プレオルソ・マイオブレース(マウスピース型)
これらのマウスピース型矯正装置は、主に「口腔筋機能療法(MFT)」の要素を取り入れた治療法です。既製の柔らかいマウスピースを就寝中と日中の決められた時間に装着することで、口呼吸、舌癖、指しゃぶりなどの悪習癖を改善し、正しい口腔周囲筋の働きを促します。これにより、顎の正常な成長を促し、歯並びの改善を目指します。
- メリット: 悪習癖の改善に効果的。取り外し可能で衛生的。比較的安価。
- デメリット: お子様の協力が不可欠。適用できる症例が限られる。歯を直接動かす力は弱い。
インビザライン・ファースト(マウスピース型)
インビザライン・ファーストは、透明なカスタムメイドのマウスピース(アライナー)を段階的に交換していく治療法で、混合歯列期のお子様向けに開発されました。歯を直接動かすことに加え、顎の成長をコントロールする機能も持ち合わせています。永久歯の生え変わりスペースを確保したり、顎の前後的なバランスを整えたりするのに用いられます。
- メリット: 透明で目立ちにくい。取り外し可能で衛生的。食事の制限が少ない。
- デメリット: 費用が高め。1日20時間以上の装着が必要で、お子様の自己管理能力が求められる。
ワイヤー矯正(部分矯正・全体矯正)
ワイヤー矯正は、歯の表面に「ブラケット」という小さな装置を接着し、そこにワイヤーを通して歯を動かす、最も一般的な矯正方法です。小児矯正では、主に永久歯が生え揃った後の二期治療や、一部の歯だけを動かす部分矯正に用いられます。
- メリット: ほとんどの不正咬合に対応可能で、確実な歯の移動ができる。
- デメリット: 見た目が目立つ。装置が外れないため、食事や歯磨きに工夫が必要。口内炎ができることがある。
小児矯正歯科医院の選び方
お子様の矯正治療を成功させるためには、信頼できる歯科医院を選ぶことが非常に重要です。以下のポイントを参考に、お子様に最適な歯科医院を見つけましょう。
専門医・認定医の有無
日本矯正歯科学会が認定する「認定医」や「専門医」の資格を持つ歯科医師は、矯正治療に関する専門的な知識と豊富な経験を持っている証拠です。
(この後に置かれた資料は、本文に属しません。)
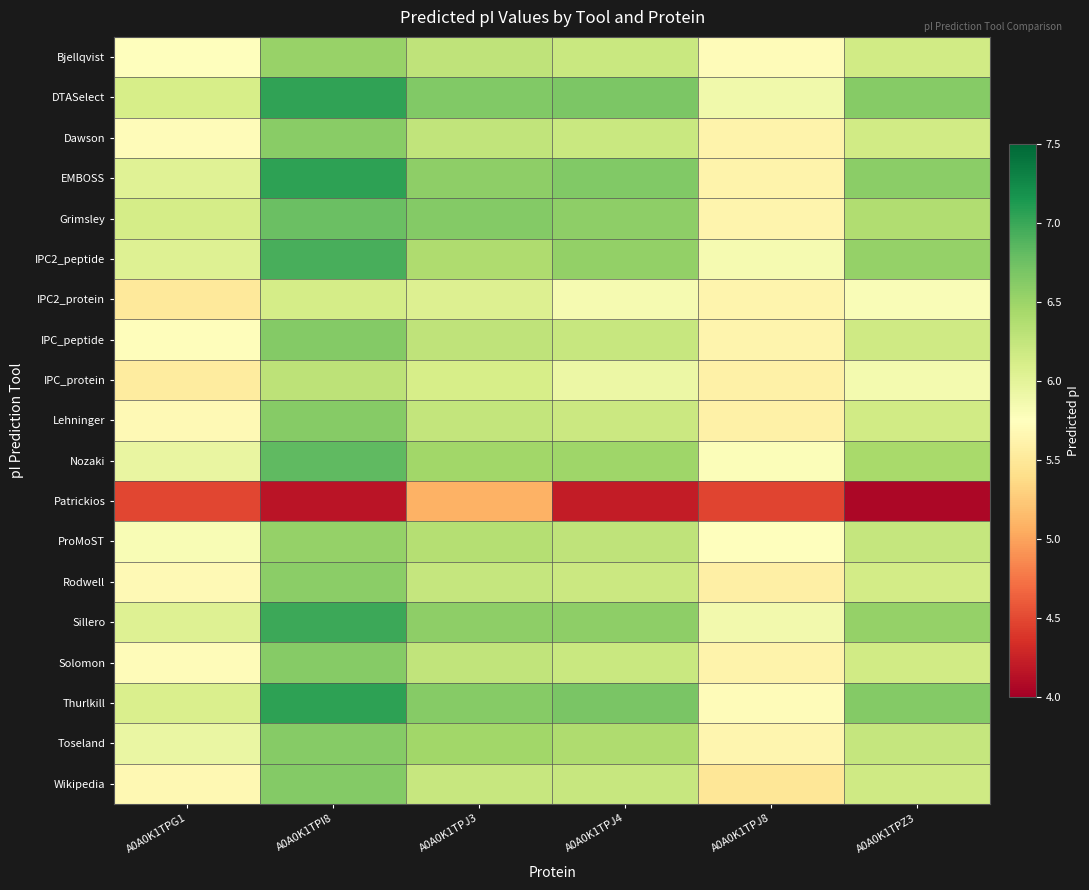

Reading left to right, transcribe all the data shown in this chart.

Bjellqvist: A0A0K1TPG1=5.8	A0A0K1TPI8=6.5	A0A0K1TPJ3=6.3	A0A0K1TPJ4=6.2	A0A0K1TPJ8=5.7	A0A0K1TPZ3=6.2
DTASelect: A0A0K1TPG1=6.1	A0A0K1TPI8=7.0	A0A0K1TPJ3=6.6	A0A0K1TPJ4=6.7	A0A0K1TPJ8=5.9	A0A0K1TPZ3=6.6
Dawson: A0A0K1TPG1=5.7	A0A0K1TPI8=6.6	A0A0K1TPJ3=6.3	A0A0K1TPJ4=6.2	A0A0K1TPJ8=5.6	A0A0K1TPZ3=6.1
EMBOSS: A0A0K1TPG1=6.0	A0A0K1TPI8=7.1	A0A0K1TPJ3=6.6	A0A0K1TPJ4=6.6	A0A0K1TPJ8=5.6	A0A0K1TPZ3=6.6
Grimsley: A0A0K1TPG1=6.1	A0A0K1TPI8=6.8	A0A0K1TPJ3=6.6	A0A0K1TPJ4=6.6	A0A0K1TPJ8=5.6	A0A0K1TPZ3=6.4
IPC2_peptide: A0A0K1TPG1=6.0	A0A0K1TPI8=6.9	A0A0K1TPJ3=6.4	A0A0K1TPJ4=6.5	A0A0K1TPJ8=5.8	A0A0K1TPZ3=6.5
IPC2_protein: A0A0K1TPG1=5.5	A0A0K1TPI8=6.1	A0A0K1TPJ3=6.1	A0A0K1TPJ4=5.8	A0A0K1TPJ8=5.6	A0A0K1TPZ3=5.8
IPC_peptide: A0A0K1TPG1=5.7	A0A0K1TPI8=6.6	A0A0K1TPJ3=6.3	A0A0K1TPJ4=6.2	A0A0K1TPJ8=5.6	A0A0K1TPZ3=6.2
IPC_protein: A0A0K1TPG1=5.5	A0A0K1TPI8=6.3	A0A0K1TPJ3=6.1	A0A0K1TPJ4=5.9	A0A0K1TPJ8=5.6	A0A0K1TPZ3=5.9
Lehninger: A0A0K1TPG1=5.7	A0A0K1TPI8=6.6	A0A0K1TPJ3=6.2	A0A0K1TPJ4=6.2	A0A0K1TPJ8=5.6	A0A0K1TPZ3=6.1
Nozaki: A0A0K1TPG1=5.9	A0A0K1TPI8=6.8	A0A0K1TPJ3=6.5	A0A0K1TPJ4=6.5	A0A0K1TPJ8=5.8	A0A0K1TPZ3=6.4
Patrickios: A0A0K1TPG1=4.5	A0A0K1TPI8=4.2	A0A0K1TPJ3=5.1	A0A0K1TPJ4=4.2	A0A0K1TPJ8=4.5	A0A0K1TPZ3=4.1
ProMoST: A0A0K1TPG1=5.8	A0A0K1TPI8=6.5	A0A0K1TPJ3=6.4	A0A0K1TPJ4=6.3	A0A0K1TPJ8=5.8	A0A0K1TPZ3=6.2
Rodwell: A0A0K1TPG1=5.7	A0A0K1TPI8=6.6	A0A0K1TPJ3=6.2	A0A0K1TPJ4=6.2	A0A0K1TPJ8=5.6	A0A0K1TPZ3=6.1
Sillero: A0A0K1TPG1=6.0	A0A0K1TPI8=7.0	A0A0K1TPJ3=6.6	A0A0K1TPJ4=6.6	A0A0K1TPJ8=5.9	A0A0K1TPZ3=6.5
Solomon: A0A0K1TPG1=5.7	A0A0K1TPI8=6.6	A0A0K1TPJ3=6.3	A0A0K1TPJ4=6.2	A0A0K1TPJ8=5.6	A0A0K1TPZ3=6.1
Thurlkill: A0A0K1TPG1=6.1	A0A0K1TPI8=7.1	A0A0K1TPJ3=6.6	A0A0K1TPJ4=6.7	A0A0K1TPJ8=5.7	A0A0K1TPZ3=6.6
Toseland: A0A0K1TPG1=5.9	A0A0K1TPI8=6.6	A0A0K1TPJ3=6.5	A0A0K1TPJ4=6.4	A0A0K1TPJ8=5.7	A0A0K1TPZ3=6.2
Wikipedia: A0A0K1TPG1=5.7	A0A0K1TPI8=6.6	A0A0K1TPJ3=6.2	A0A0K1TPJ4=6.2	A0A0K1TPJ8=5.5	A0A0K1TPZ3=6.2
これらの資格を持つ医師が在籍しているかを確認することは、安心して治療を任せる上で非常に重要な指標となります。
カウンセリングの丁寧さ
初回のカウンセリングで、お子様の歯並びの状態や治療の必要性、具体的な治療計画、費用、期間などを丁寧に説明してくれるかどうかが重要です。保護者の疑問や不安に真摯に耳を傾け、分かりやすく説明してくれる歯科医院を選びましょう。複数の治療選択肢を提示し、それぞれのメリット・デメリットを教えてくれるかもポイントです。
治療実績と症例
これまでの治療実績や、実際に治療を行った症例写真などを見せてもらうことで、その歯科医院の治療レベルや得意な症例の傾向を把握することができます。お子様と似たような症例の治療経験が豊富であるかを確認するのも良いでしょう。
費用体系の明確さ
治療費の総額、内訳(検査料、装置代、調整料、保定装置料など)、支払い方法について、明確に提示してくれる歯科医院を選びましょう。後から追加費用が発生しないか、万が一の際の保証制度なども確認しておくことが大切です。
通いやすさ
小児矯正は、治療期間が長く、定期的な通院が必要になります。そのため、自宅や学校からのアクセスが良い、診療時間がライフスタイルに合っているなど、通いやすい立地にある歯科医院を選ぶことも重要な要素です。お子様がストレスなく通院できる環境かどうかも考慮しましょう。
小児矯正に関するよくある質問(FAQ)
Q1: 小児矯正は痛いですか?
A1: 矯正治療では、歯を動かす際に多少の痛みや違和感が生じることがあります。特に装置を装着した直後や、調整を行った後に感じやすいですが、通常は数日程度で治まります。お子様によっては痛みの感じ方には個人差がありますが、最近の矯正装置は改良が進み、以前に比べて痛みは軽減されています。もし痛みが強い場合は、鎮痛剤の服用や歯科医院への相談が可能です。多くの歯科医院では、お子様が安心して治療を受けられるよう、痛みを最小限に抑える工夫をしています。
Q2: 治療期間はどれくらいですか?
A2: 小児矯正の治療期間は、お子様の歯並びの状態や選択する治療法、協力度によって大きく異なります。一期治療のみで済む場合は1年〜3年程度が目安ですが、多くの場合、一期治療(土台作り)の後に観察期間を経て、二期治療(本格矯正)に移行するため、トータルで数年間に及ぶことがあります。二期治療まで含めると、全体で3年~5年程度の期間を要することも珍しくありません。治療期間中は定期的な通院が必要となりますので、長期的な計画を立てることが重要です。
Q3: 小児矯正に保険は適用されますか?
A3: 小児矯正は基本的に自由診療であり、健康保険の適用外です。しかし、一部の特定の疾患(顎変形症、唇顎口蓋裂など)に起因する重度の不正咬合の場合や、国が定める「指定自立支援医療機関」で治療を受ける場合に限り、保険が適用されることがあります。ご自身のお子様のケースが保険適用となるかどうかは、歯科医師に相談し、診断を受ける必要があります。一般的には保険適用外となるため、費用については事前にしっかりと確認し、医療費控除の活用を検討しましょう。
まとめ
小児矯正は、お子様の健やかな成長と将来の健康のために非常に価値のある投資です。歯並びの問題は、見た目だけでなく、咀嚼機能、発音、顎の発育、さらには全身の健康にも影響を及ぼす可能性があります。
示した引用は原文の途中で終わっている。